Le combat de la langue contre elle-même
Avide d’art total, Narjisse TDK Moumna propose une pièce paradoxale et baroque.
Elle prend sa source dans la Renaissance et chez Shakespeare pour transformer une sorte de Mystère du Moyen Age en pièce d’avant-garde qui aurait transité par Jarry.
Tout pourrait être foutraque et l’est parfois. TDK est en effet superbement douée et joue de bien des codes.
La langue d’aujourd’hui est là mais dans une versification dans l’esprit et le style du maître élisabéthain.
En ce nouveau “Songe”, Bottom est la star. Mais, surtout, l’auteure en profite pour réviser le langage et sa portée. Même les patronymes ne sont pas oubliés.
Néanmoins, qu’on s’appelle Flute, Douillet, Toilette d’Araignée, Graine de moutarde, Crève-la-fin ou Cognassier ne doit pas assigner de tels individus à une résidence nominale forcée ou confinée.
Mille grâces sont donc accordées au langage qui emmène d’un point A au point B ou Z selon divers types de variations dans une fête où les caprices de l’amour se prononcent à travers les atours d’une langue aussi noble que de roture et ce, dans le plaisir de diverses joutes.
“Grande Funambule”, TDK ne cesse d’inventer des saillies imprévisibles dans le “foisonné-foisonnant et le turbrûlant” d’un texte musclé et filandreux.

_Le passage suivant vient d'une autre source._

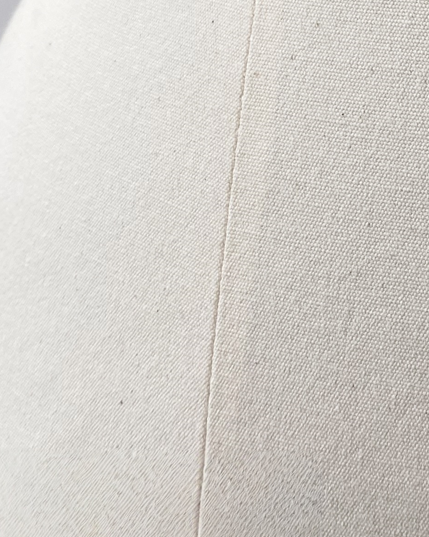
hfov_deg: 16.9
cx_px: 472
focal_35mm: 88
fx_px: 1397
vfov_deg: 21.0
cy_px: -10
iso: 40
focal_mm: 4.25
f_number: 1.8
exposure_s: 1/100
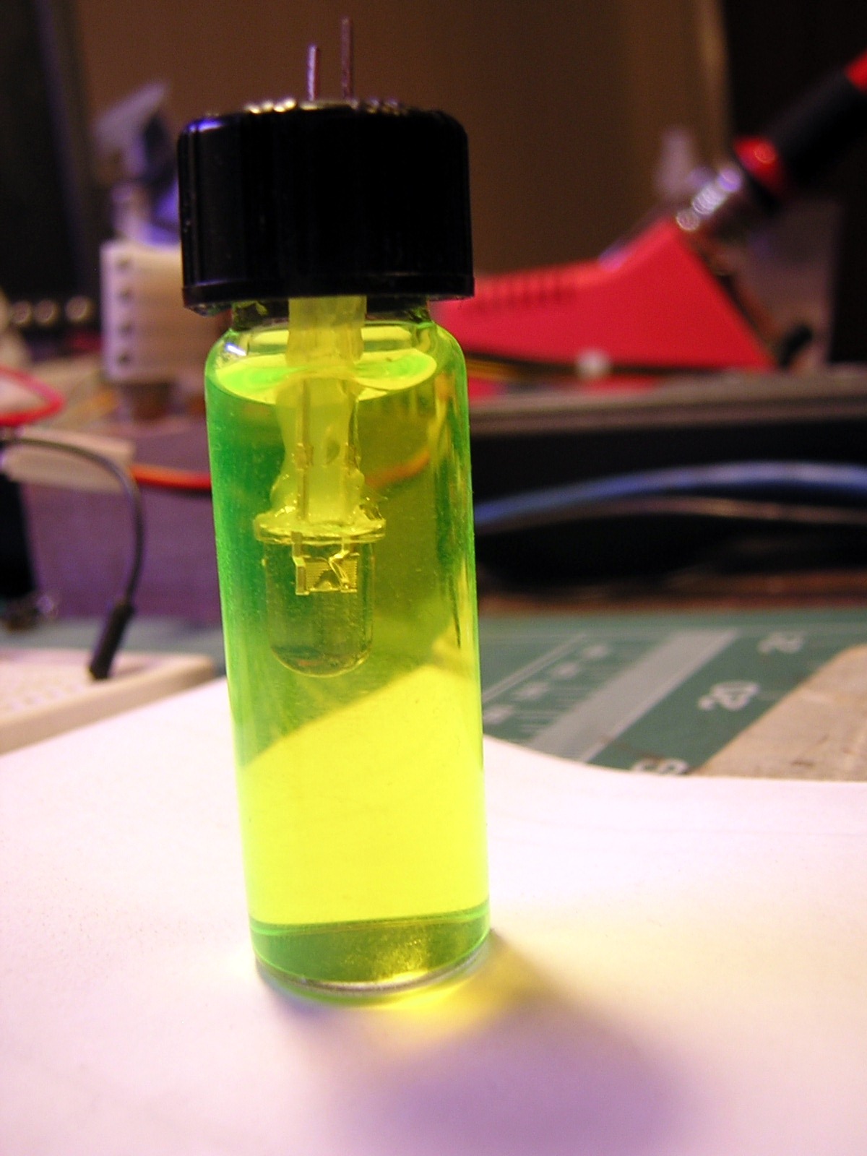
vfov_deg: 51.4
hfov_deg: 39.7
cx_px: 434
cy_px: 578
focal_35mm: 36
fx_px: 1202
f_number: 2.6
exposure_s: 1/10
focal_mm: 4.7
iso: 100
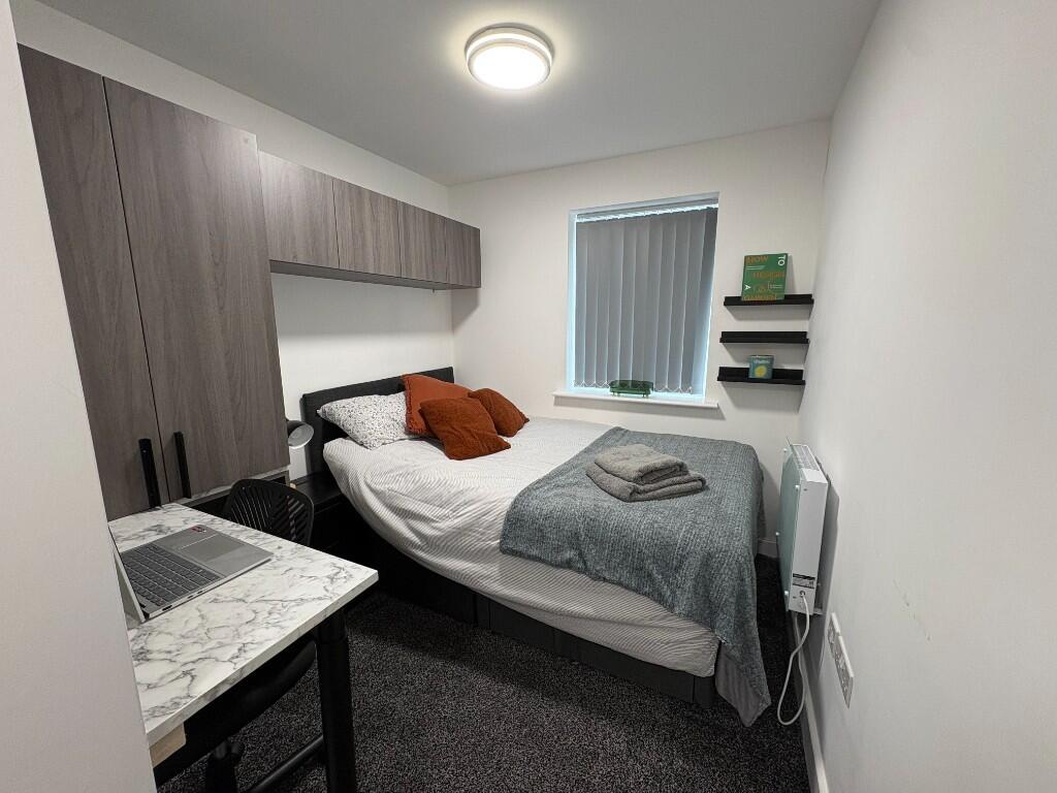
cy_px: 396
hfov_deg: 102.1
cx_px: 528
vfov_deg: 85.7
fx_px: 427
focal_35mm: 14
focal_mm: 2.22
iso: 125
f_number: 2.2
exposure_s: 1/100
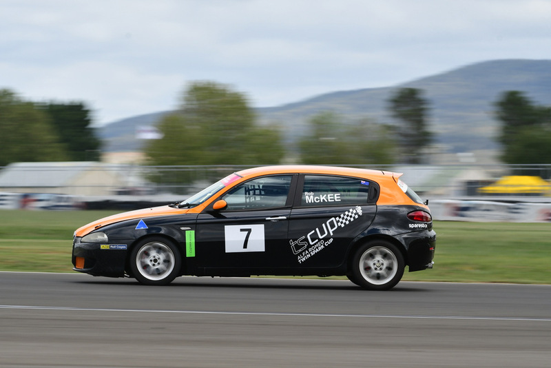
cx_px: 276
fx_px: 4593
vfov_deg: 4.6
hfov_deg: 6.9
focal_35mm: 300
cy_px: 184
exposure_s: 1/160
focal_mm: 200
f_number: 10
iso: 125
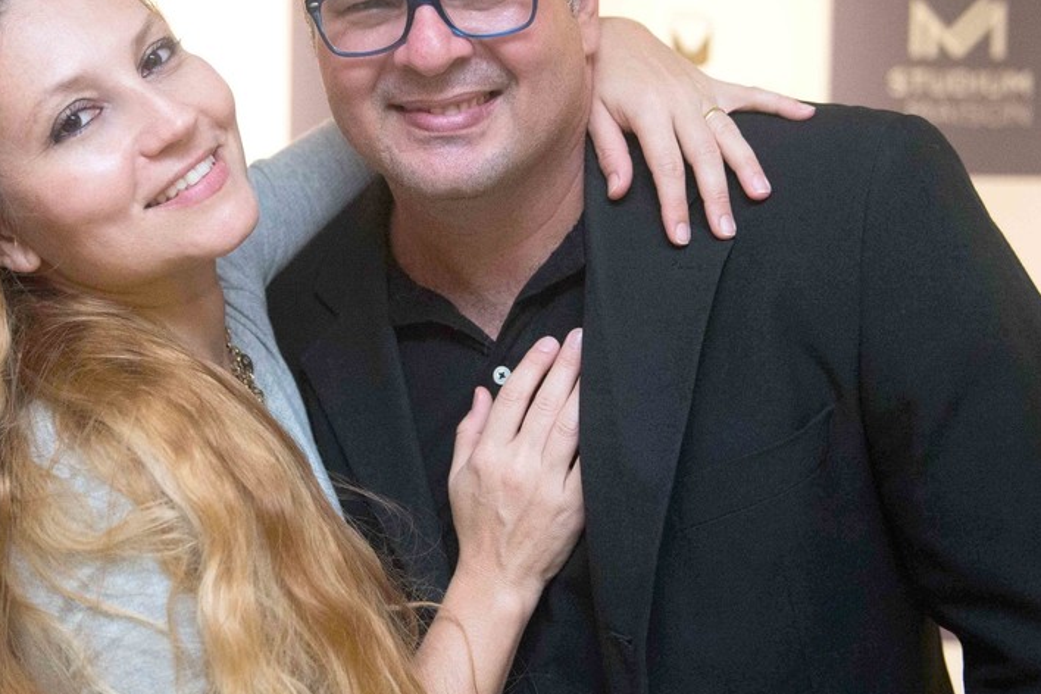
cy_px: 234
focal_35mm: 61
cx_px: 400
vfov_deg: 22.2
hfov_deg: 32.7
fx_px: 1764
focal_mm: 36
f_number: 2.8
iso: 3200
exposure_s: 1/500
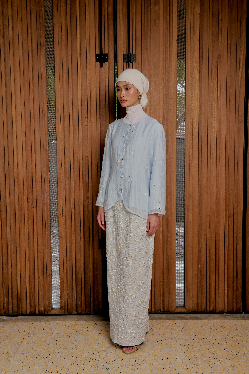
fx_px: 394
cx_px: 124
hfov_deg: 35.1
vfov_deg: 50.7
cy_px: 187
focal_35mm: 38
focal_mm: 38
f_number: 8
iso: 200
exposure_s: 1/125
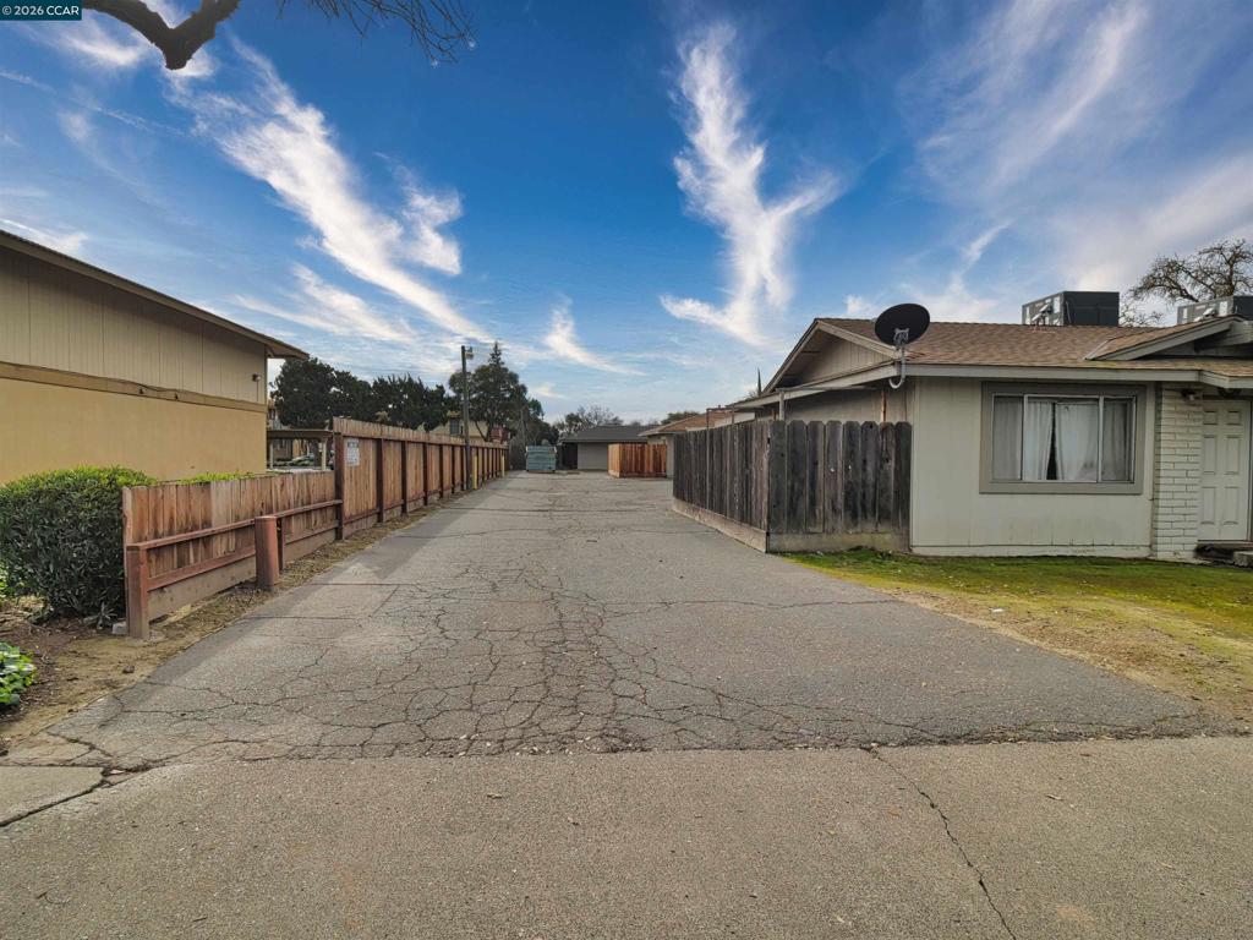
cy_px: 470
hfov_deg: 87.8
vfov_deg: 71.6
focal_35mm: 18
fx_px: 652
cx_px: 626
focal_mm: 9
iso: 125
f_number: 8
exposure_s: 1/250
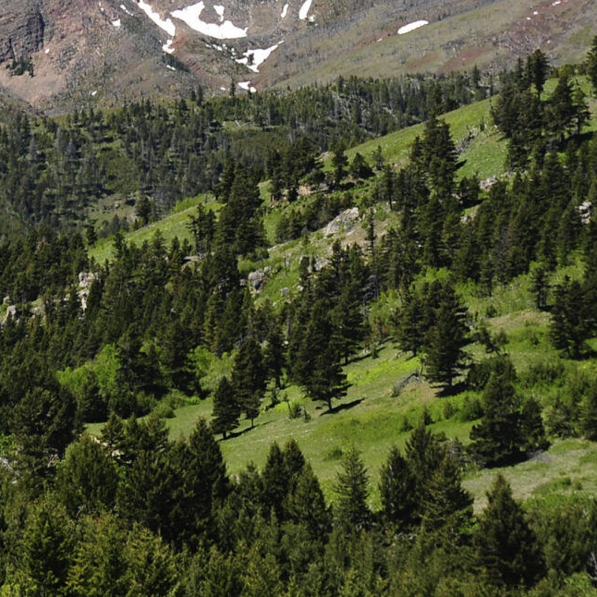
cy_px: 165
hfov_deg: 3.9
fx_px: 8858
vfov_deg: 3.9
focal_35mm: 454
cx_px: -101
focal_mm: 90
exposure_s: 1/125
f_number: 9
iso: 200
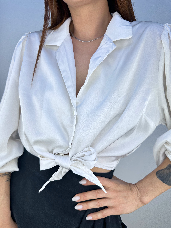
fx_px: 158
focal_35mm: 24
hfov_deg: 56.8
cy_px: 114
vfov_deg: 71.6
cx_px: 86
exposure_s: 1/887
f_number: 1.78
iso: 80
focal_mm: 6.86
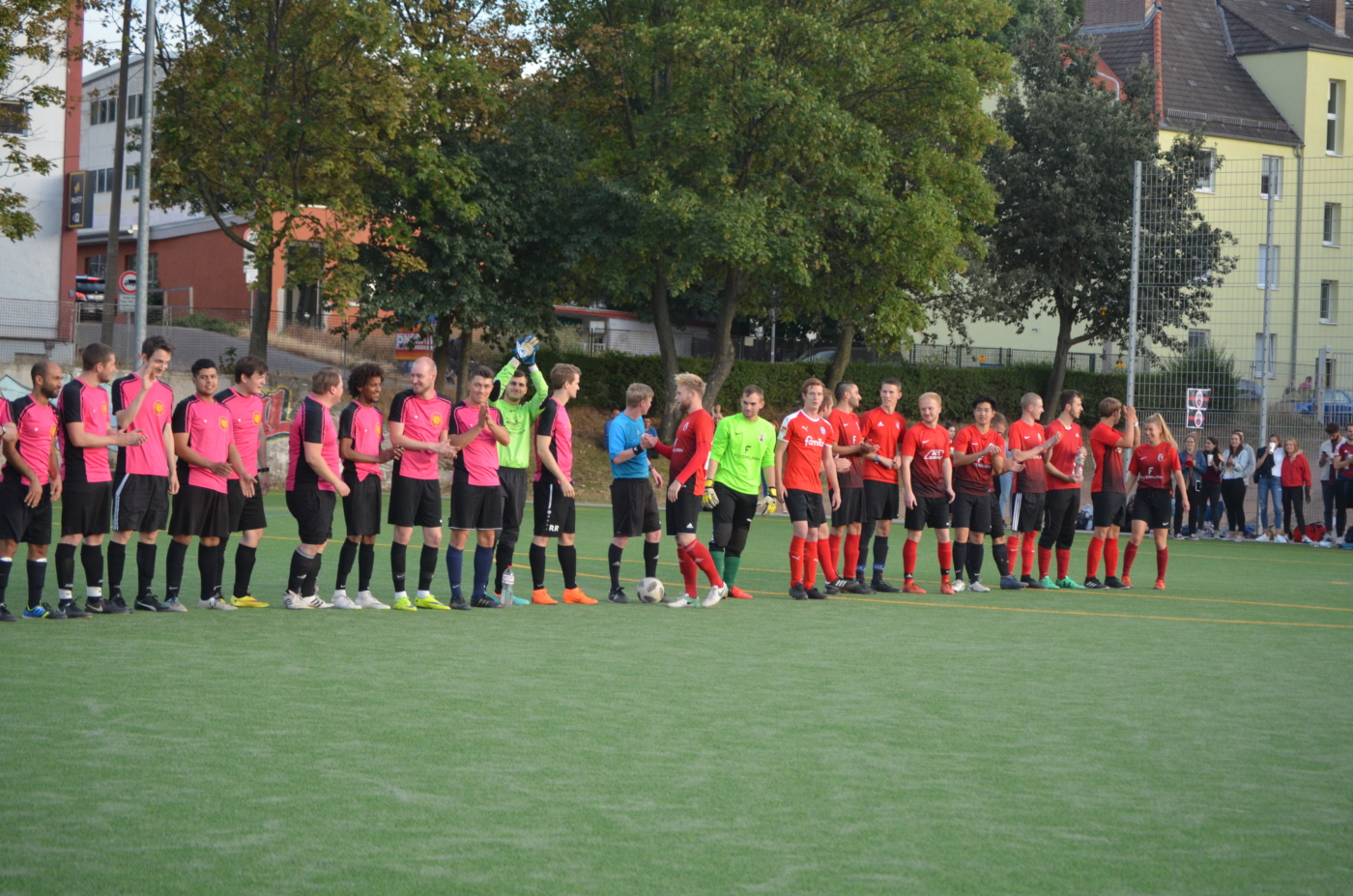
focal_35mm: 82
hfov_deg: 24.7
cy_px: 448
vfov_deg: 16.5
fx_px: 3094
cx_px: 676
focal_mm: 55
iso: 900
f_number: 4
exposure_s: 1/500
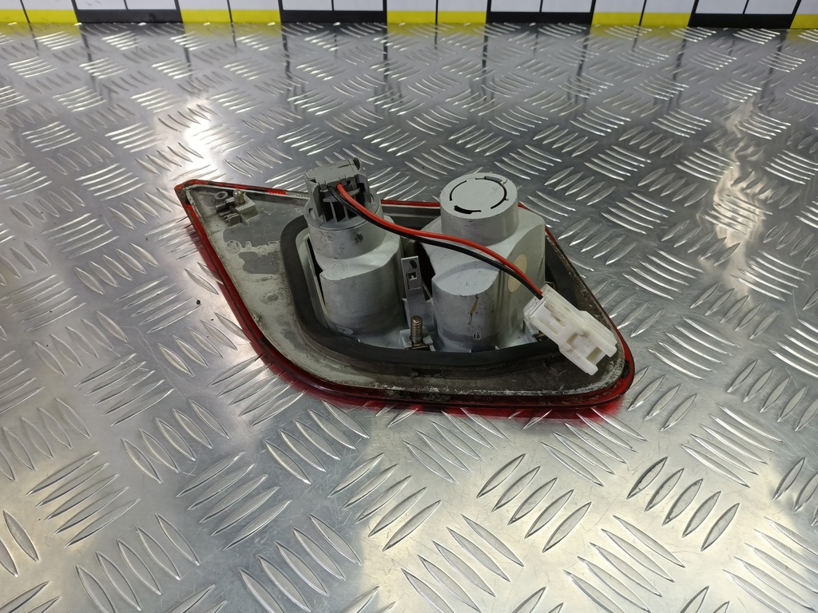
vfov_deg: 58.9
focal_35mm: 23
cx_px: 409
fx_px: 544
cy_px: 306
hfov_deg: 73.9
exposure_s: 1/50
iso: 95
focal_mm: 4.11
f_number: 1.6
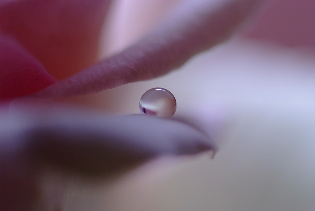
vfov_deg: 10.2
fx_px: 1182
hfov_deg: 15.2
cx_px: 158
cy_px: 106
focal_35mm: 135
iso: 400
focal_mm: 90
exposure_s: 1/225
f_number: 5.6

L’ensemble est accompagné d’une musique (dont la partition est incluse dans le livre) de Björn Puhr. Elle donne son apport sonore à une telle forgerie de paroles entre vers et prose par celle qui bouge sans cesse.
Une telle chanson de geste crée un choeur commun à travers des corps disparates là où tout centre est dérangé.
L’exercice est mené tambour battant par celle qui, venue naguère de Fez, engage la langue en un combat contre elle-même pour l’emporter plus loin.
jean-paul gavard-perret
Narjisse TDK Moumna, Mon premier Nobel : Bottom, éditions Douro, collection Bleu Turquoise, Paris, 2021, 86 p. - 16,00 €.